Enjeux

Donald Trump, un climatosceptique protectionniste

Mots clés : Réglementation européenne

Offensif sur les infrastructures, le milliardaire veut saborder le TTIP, le traité de libre-échange entre les Etats-Unis et l’UE, ainsi que l’Accord sur le climat.

Le 8 novembre, l’Oncle Sam a choisi Donald. Trump sera le 45 président des Etats-Unis d’Amérique. Quoi qu’on puisse penser du personnage et de son inexpérience en politique, il faut reconnaître que l’homme n’est pas un inconnu pour le secteur de la construction. Dès son premier discours post-élection, il a d’ailleurs fait référence à de nécessaires investissements dans les infrastructures. Fils d’un promoteur immobilier new-yorkais, Donald Trump rejoint l’entreprise familiale après des études de commerce, puis en prend la tête en 1971. Son père construisait des logements pour la classe moyenne. Pour le fils, ce sera plutôt tours de luxe à son nom (et à sa gloire), hôtels, casinos, golfs… Il est devenu milliardaire grâce à ces projets grandioses mais a aussi été la cible de dizaines de procès dans le cadre de ses affaires et a frôlé la banqueroute en 1995 avec des pertes de 916 millions de dollars. Si elle ne concerne évidemment pas au premier chef le BTP en France, l’élection de Trump pourrait tout de même impacter le secteur de manière indirecte.

Quel avenir pour le Partenariat transatlantique de commerce et d’investissement (TTIP) ?
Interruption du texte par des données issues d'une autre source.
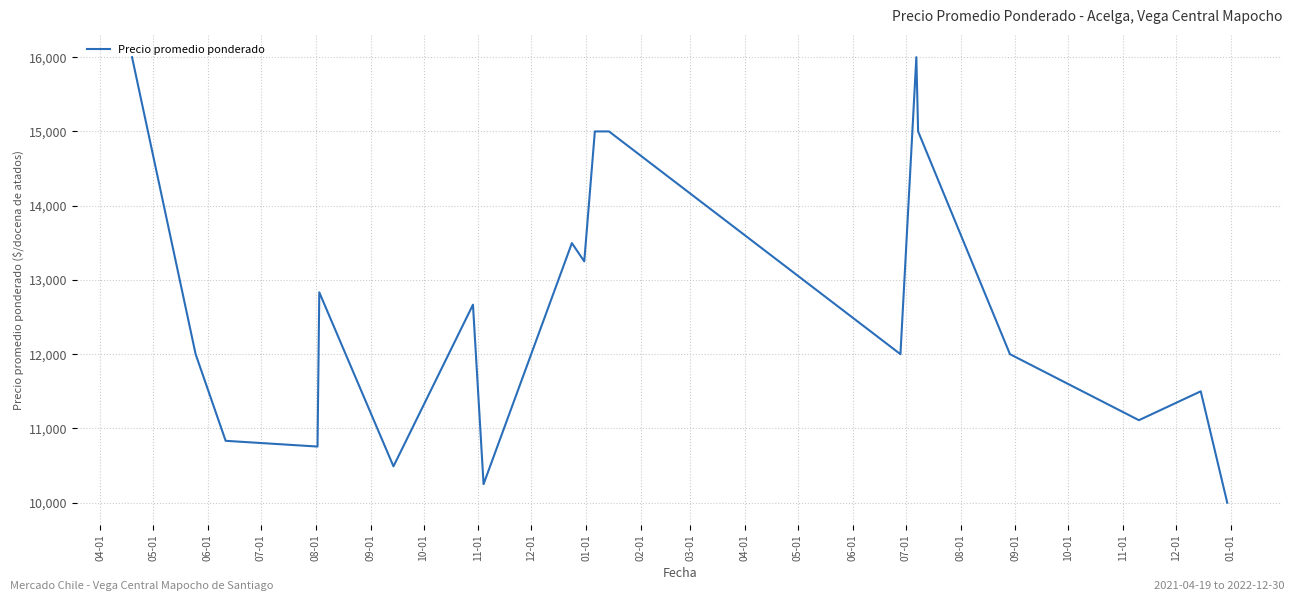

What is the maximum value shown in the chart?

16000.0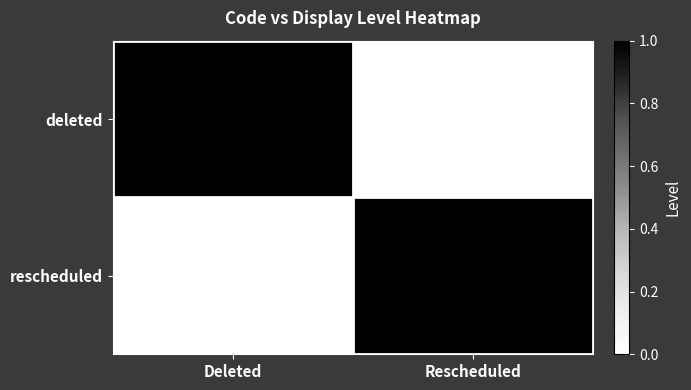

True or false: deleted has a value of 0 at Rescheduled.

True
Dès l’élection de Trump, le président de la Commission européenne, Jean-Claude Juncker, et le président du Conseil européen, Donald Tusk, ont invité, dans une lettre commune, le président des Etats-Unis à un sommet Union européenne – Etats-Unis en Europe. Parmi les dossiers à discuter, les deux dirigeants n’ont pas manqué de citer les négociations sur le TTIP. Celui-ci contient un important chapitre sur une ouverture plus grande des marchés publics américains aux entreprises européennes, et donc hexagonales. Pas sûr que Trump, qui se veut très protectionniste, favorise des négociations déjà au point mort en raison de l’intransigeance américaine. Le milliardaire est fortement opposé au TTIP. Hillary Clinton y était aussi hostile, mais il s’agissait davantage d’une posture électorale. Aujourd’hui, le TTIP semble mort-né.

Quel avenir pour l’Accord de Paris sur le climat ?

Dans leur lettre, Jean-Claude Juncker et Donald Tusk ont également cité le « changement climatique ». Une référence à l’Accord de Paris sur le climat signé au terme de la COP 21, en décembre 2015, qui aura des répercussions sur le BTP. Selon Ségolène Royal, Trump « ne peut pas empêcher » la « mise en œuvre » de l’accord. « A l’heure où je vous parle, 103 pays ont ratifié, représentant 70 % des émissions [de gaz à effet de serre]. Il ne peut pas, contrairement à ce qu’il a dit, dénoncer l’Accord de Paris », a indiqué la ministre de l’Environnement. Pendant la campagne, Trump a annoncé son intention « d’annuler » le traité et a également qualifié le réchauffement climatique de « canular total ». Ségolène Royal a présidé les négociations internationales sur le climat jusqu’à l’ouverture de la COP 22 à Marrakech, le 7 novembre. « L’Accord de Paris dit lui-même que pendant trois ans on ne peut pas en sortir », a-t-elle précisé. Le texte, entré en vigueur le 11 novembre, prévoit que les pays l’ayant ratifié ne pourront le dénoncer avant quatre ans (dont un de préavis).

Quel programme pour le BTP américain ?

Dès son premier discours post-élection, Donald Trump a fait référence à la construction, signe que le sujet n’est pas neutre pour lui : « Nous allons reconstruire les ponts, les autoroutes, les hôpitaux, les écoles. Nous allons reconstruire nos infrastructures qui vont devenir les meilleures. » Son programme électoral prévoit 1 000 milliards de dollars d’investissements dans les infrastructures sur dix ans, grâce à des partenariats public-privé et des investissements privés encouragés par des abattements fiscaux. Il est aussi très favorable à la production d’énergies fossiles, pour lesquelles il lèvera les restrictions. A l’inverse, tout porte à croire que les politiques sur l’efficacité énergétique et les énergies renouvelables, notamment dans le bâtiment, seront abandonnées.